[Extracted data entries]
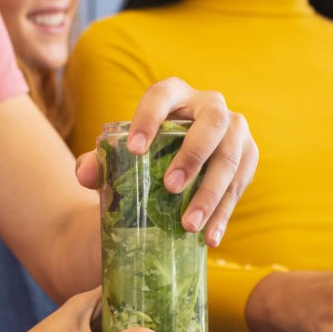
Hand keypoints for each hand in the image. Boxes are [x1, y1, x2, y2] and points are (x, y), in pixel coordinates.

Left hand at [73, 78, 257, 245]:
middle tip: (170, 187)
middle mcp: (210, 105)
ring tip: (188, 225)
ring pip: (230, 158)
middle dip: (193, 155)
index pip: (162, 96)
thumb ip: (98, 162)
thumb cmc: (145, 153)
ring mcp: (235, 130)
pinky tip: (210, 237)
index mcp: (174, 94)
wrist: (179, 162)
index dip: (149, 119)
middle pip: (212, 123)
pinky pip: (241, 184)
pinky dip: (224, 213)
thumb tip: (84, 173)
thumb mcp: (121, 154)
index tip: (134, 150)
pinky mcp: (249, 157)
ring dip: (211, 193)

> [What you should do]:
Nothing but the lines from the one containing "thumb ip: (98, 162)" to the end of the entries belongs in the answer, and each must match exactly.

> [Output]:
thumb ip: (98, 162)
thumb cmc: (145, 153)
ring mcp: (235, 130)
pinky tip: (210, 237)
index mcp: (174, 94)
wrist: (179, 162)
index dip: (149, 119)
middle pip: (212, 123)
pinky pip: (241, 184)
pinky dip: (224, 213)
thumb tip: (84, 173)
thumb mcp: (121, 154)
index tip: (134, 150)
pinky mcp: (249, 157)
ring dip: (211, 193)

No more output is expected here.